Monday, August 22, 2011

Bargemusic in Brooklyn, or why birthdays don't suck anymore

In order to make me feel better about looming upcoming birthday next week, Kevin took me out to see a piano concert in Brooklyn. The twist was that the concert was happening on a barge tethered pretty much underneath the Brooklyn Bridge (check out http://www.bargemusic.com/). We chose a solo concert, and off to Brooklyn on a Friday night (no kids! No kids! No kids! Have I mentioned NO KIDS!!!!) we went. The girls were abandoned left with their grandmother, aunt and uncle for the night, so we didn’t have to worry about getting back too soon. Kevin looked handsome as usual, I had lipstick on, life was good.

Of course, it had to rain so hard on the way that our car was shaking.
Of course, we got stuck in major traffic in Holland tunnel.
Of course, we left late and made it to the concert 2 minutes before it started.
Of course, we made a few wrong turns around Brooklyn (our GPS didn’t give clear directions for some reason, I guess it was confused that it wasn’t in the suburbs anymore).

But we did make it there in the end. I wasn’t sure what to expect from a concert on a barge: back in mother Russia, you dressed your Sunday best to go to a classical music concert, but here, in the land of whatever-is-comfortable, I just didn’t know. Have I mentioned I don’t get out much?

The concert was fabulous. As someone who is just rejoining the world of occasional kid-free entertainment, I’d appreciate live Sesame Street performance if I’m left along for a few hours and can have half a bottle of wine beforehand, but this was a lot of fun.
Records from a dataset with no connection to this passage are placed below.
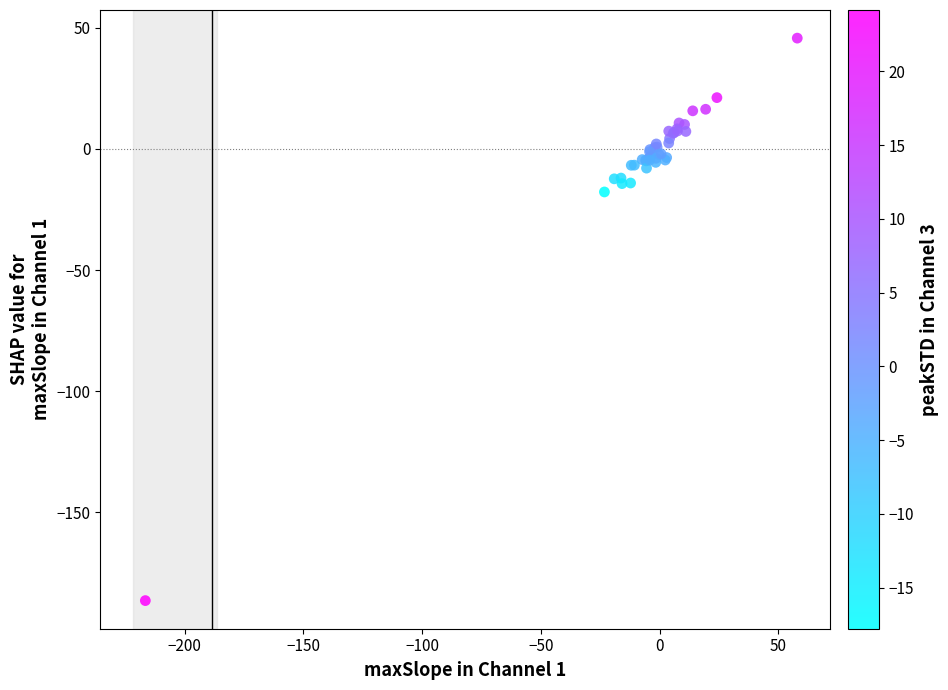

What Y value in the scatter plot is closest to -70?

-17.8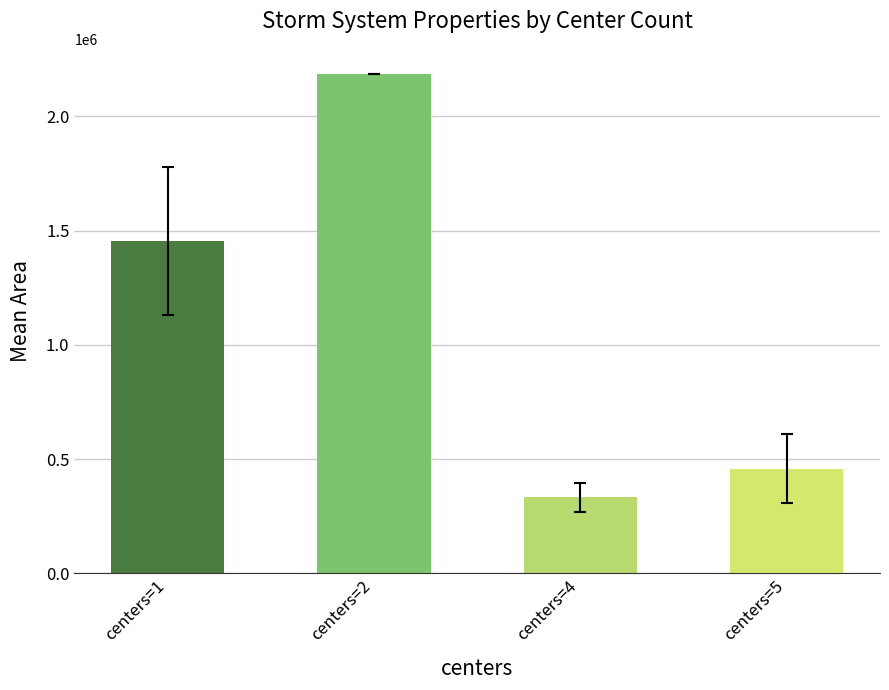

Rank the categories by value from highest to lowest.

centers=2, centers=1, centers=5, centers=4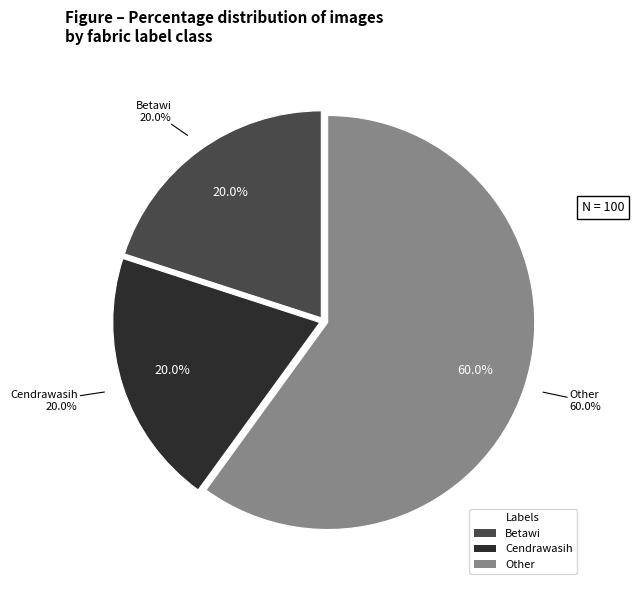

Is there a majority slice in this chart?

Yes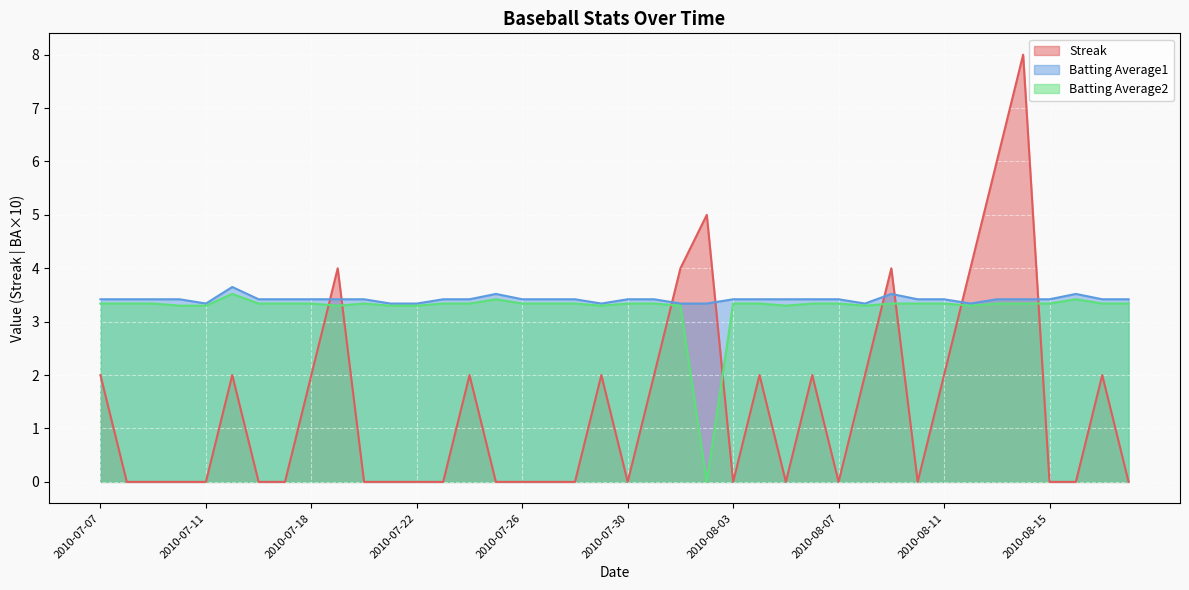

True or false: Batting Average2 has more than 2 points higher than both neighbors.

True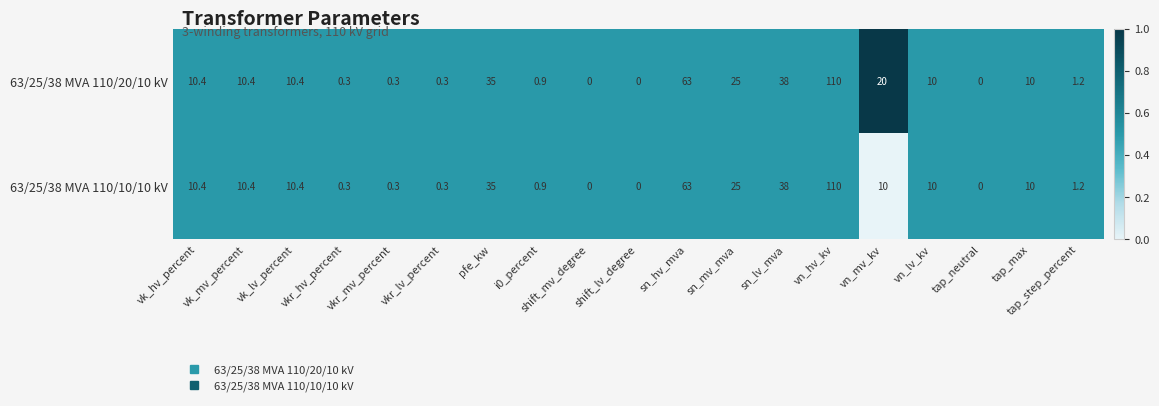

At which label does 63/25/38 MVA 110/20/10 kV first exceed 10?

vk_hv_percent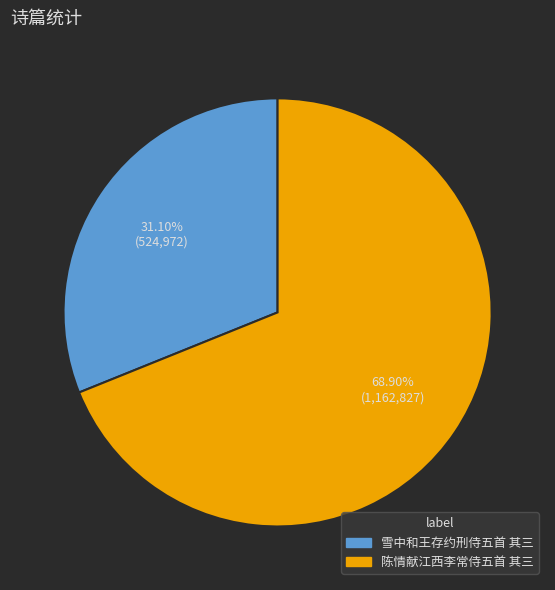

Count the number of slices in the pie.

2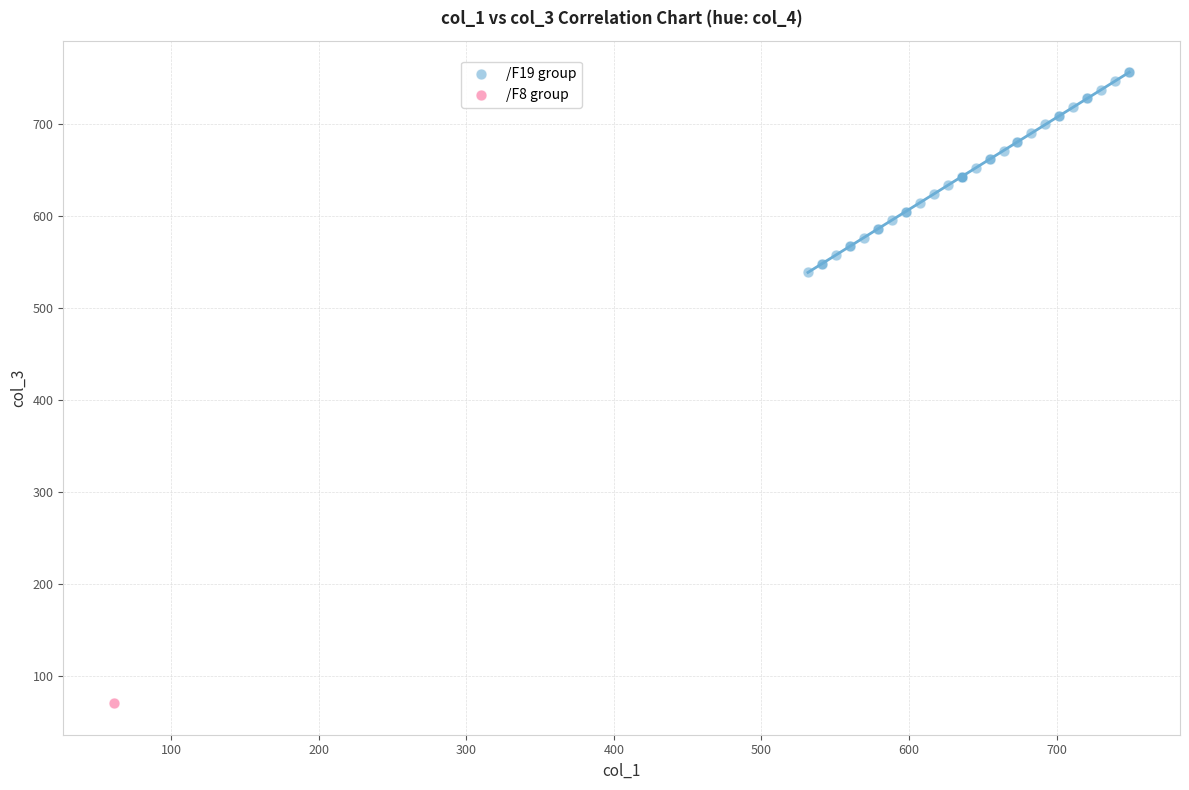

What are all the series names shown in the legend?

/F19 group, /F8 group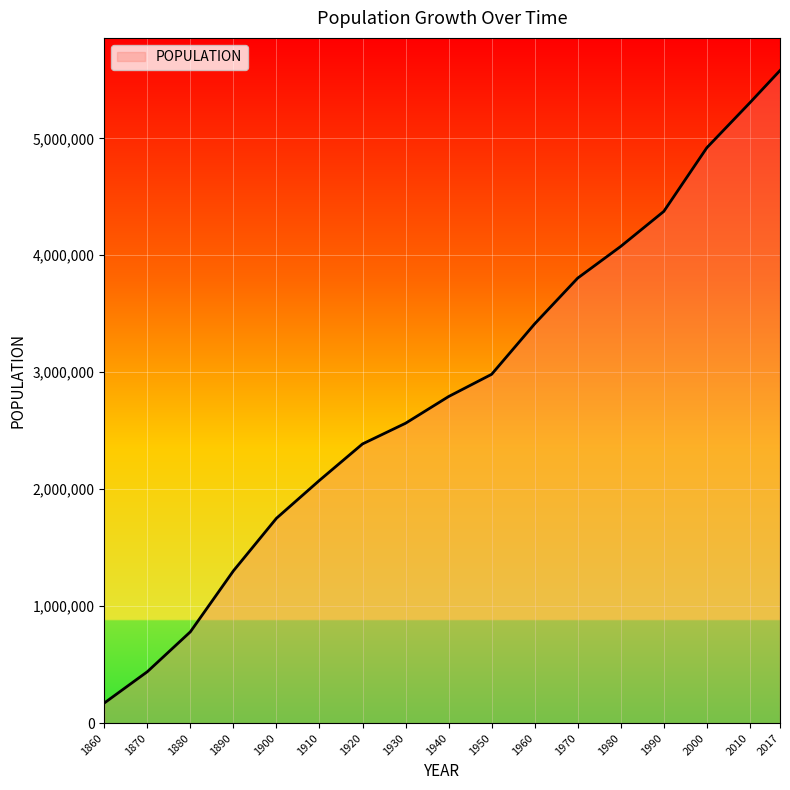

Approximately how many times larger is the value at 1940 compared to 1860?

16.2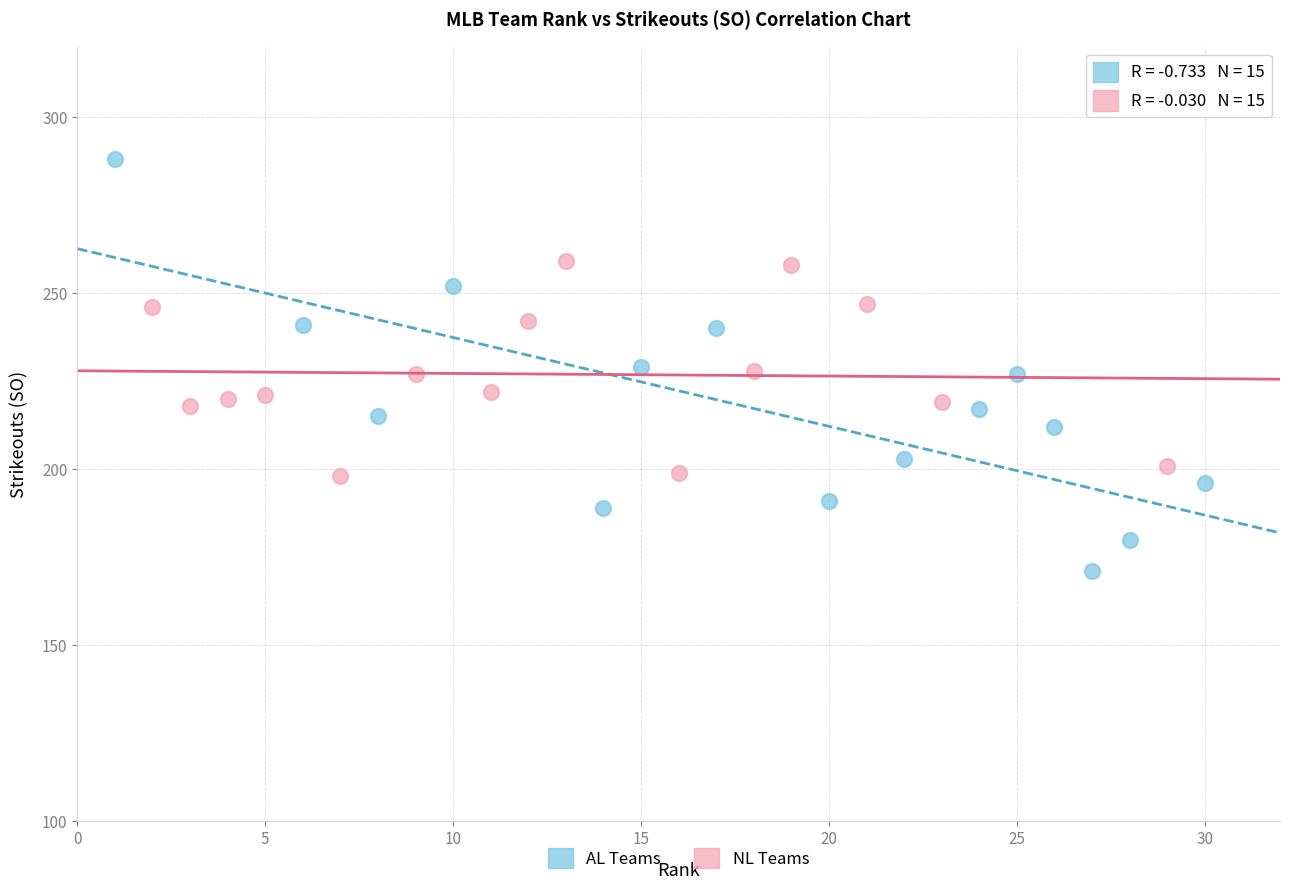

Which series contains the lowest Y value?

AL Teams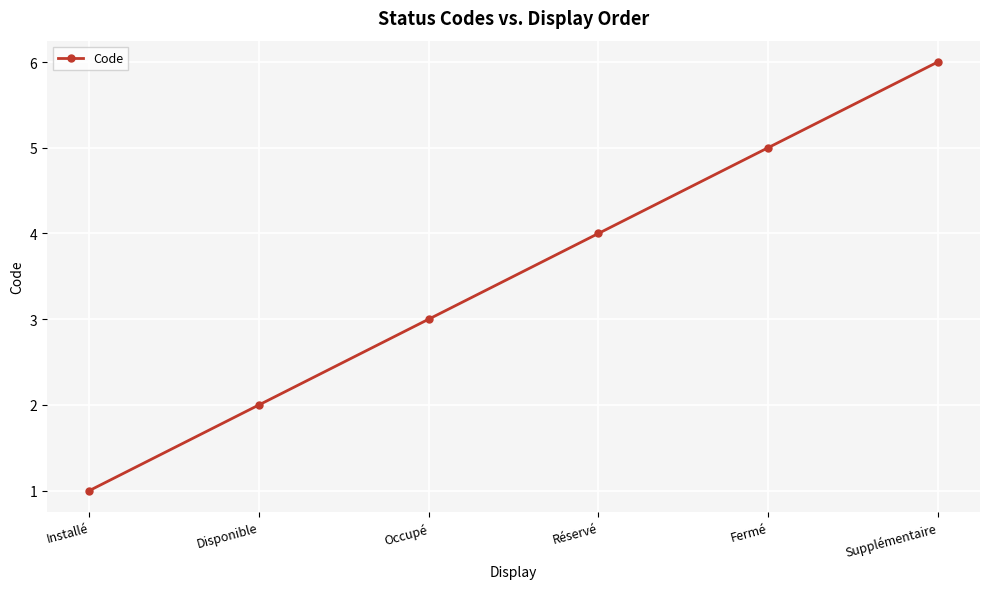

Reading right to left, list all the values displayed in this chart.

Supplémentaire=6	Fermé=5	Réservé=4	Occupé=3	Disponible=2	Installé=1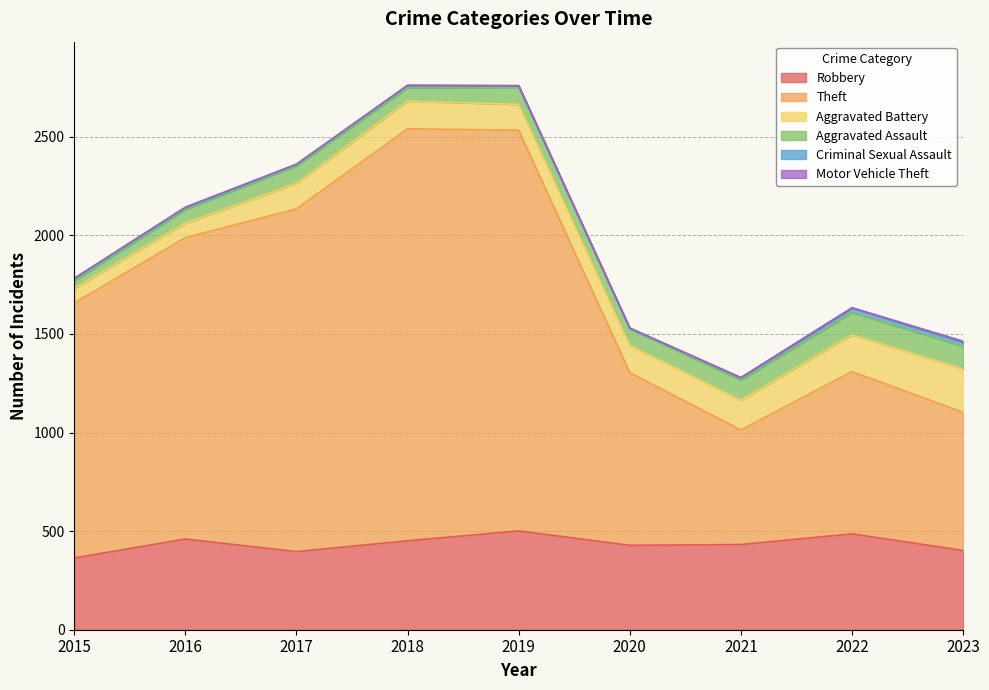

Which series has the largest total across all categories?

Theft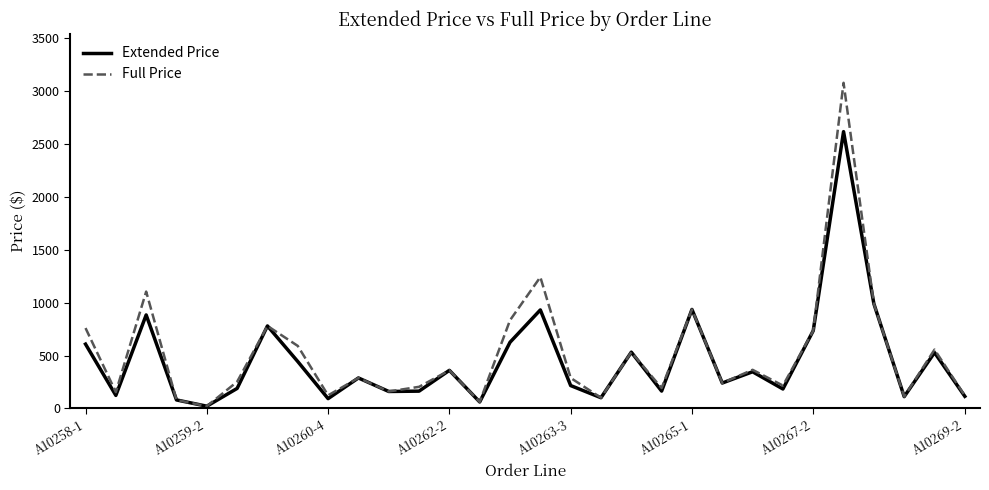

Which series has the widest spread of values?

Full Price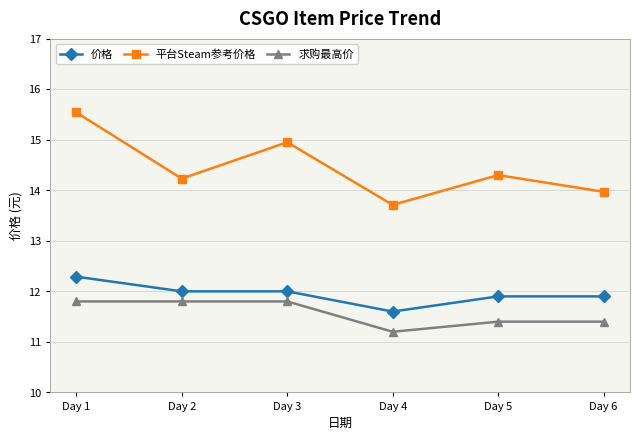

Which category has the highest value across all series?

Day 1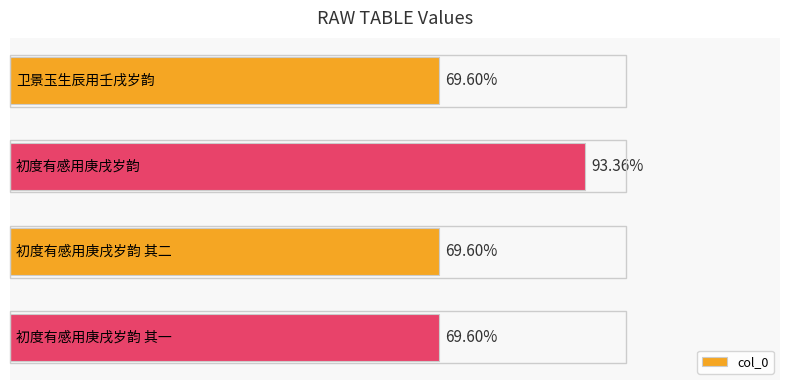

Does the chart contain any negative values?

No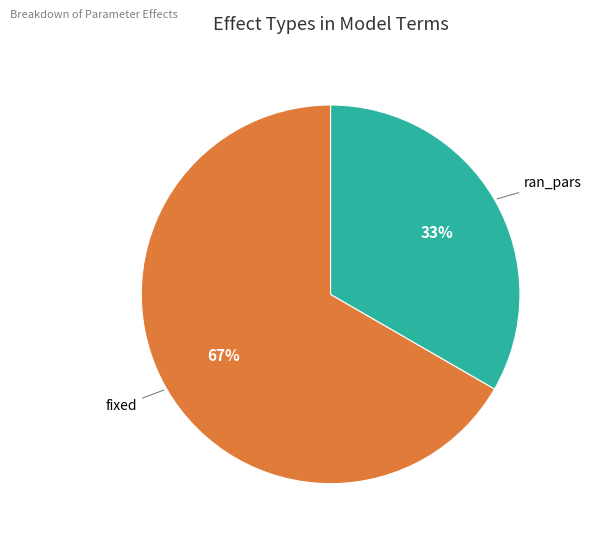

How many segments does this pie chart have?

2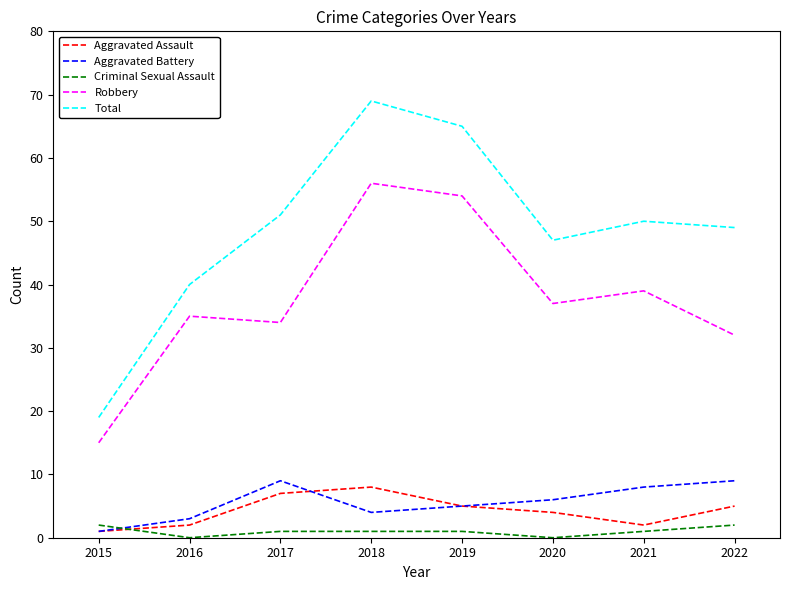

True or false: Robbery has a value of 7 at 2015.

False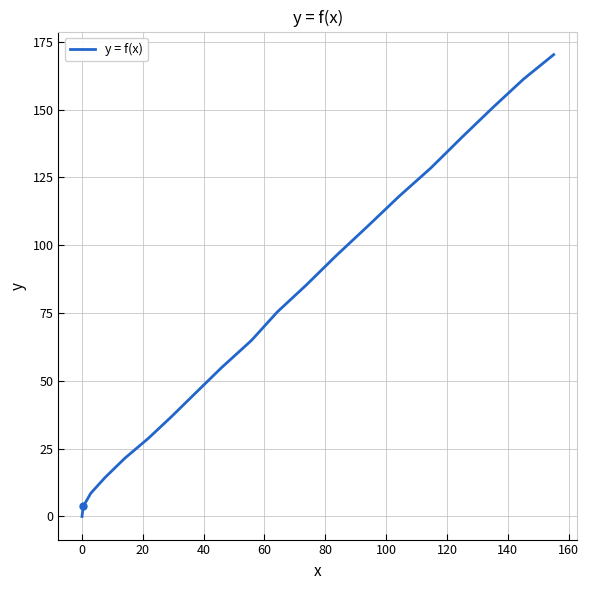

What is the greatest value displayed?

170.3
In my other, more bohemian life, I always liked classical piano music – the sound is clean and effortless, there is not a single false note, provided the player is any good, of course. 

The artist, Julien Quentin, was grand – he played Beethoven’s Sonata #8 in C minor and Liszt’s Mephisto Waltz. He did throw in a couple of improvs that just sounded like adolescent angst and cats to me but I'm an uncooth suburbian, who am I to judge? Plus anyone who graduated from Juilliard School is entitled to experiment and express himself, and we the regular folk need to just sit there and clap our hands together. :)

I love Beethoven and Liszt - they both sound light, crisp and gentle, with the flurry of emotion underneath that lightness, just enough to feel but not to touch and define. I floated away, away, and finally was able to exhale and let go of the last couple of horrible weeks. Stopping for wine and appetizers afterwards made us both feel like our old selves again.

The venue deserves a separate mention: a converted old barge with musty under-the-dock smell and huge glass wall that faces the Hudson and Manhattan; a sign in the ladies' room that reads "If you flush any paper down our toilets, HORRIBLE things will happen"; an old and blackened fire place; a baby grand piano and great acoustics.

There was just a handful of people attending, but they were a colorful mix: younger bespectacled music intellectuals who come off a bit snooty, old Brooklynites who look and smell like dusty fragile library books, a few older couples (men were wearing pleaded shorts and high dress socks which always makes me want to take their hand into mine, gaze them in the eye and ask "why?"), and us.

The music, barge’s gentle rocking and damp semi-darkness, smell of the dock, the rain and lightning outside, lingering effects of the wine – it was perfect to ring in another year of my life. I used to dread birthdays – they always reminded me of things I failed to accomplish, but now I think I’m ok with them. I do my best, I have a lot on my plate and if something falls off, that is fine with me. Or maybe I have simply reached the age (26, always 26, people!! Remember that!!) where it doesn't matter anymore?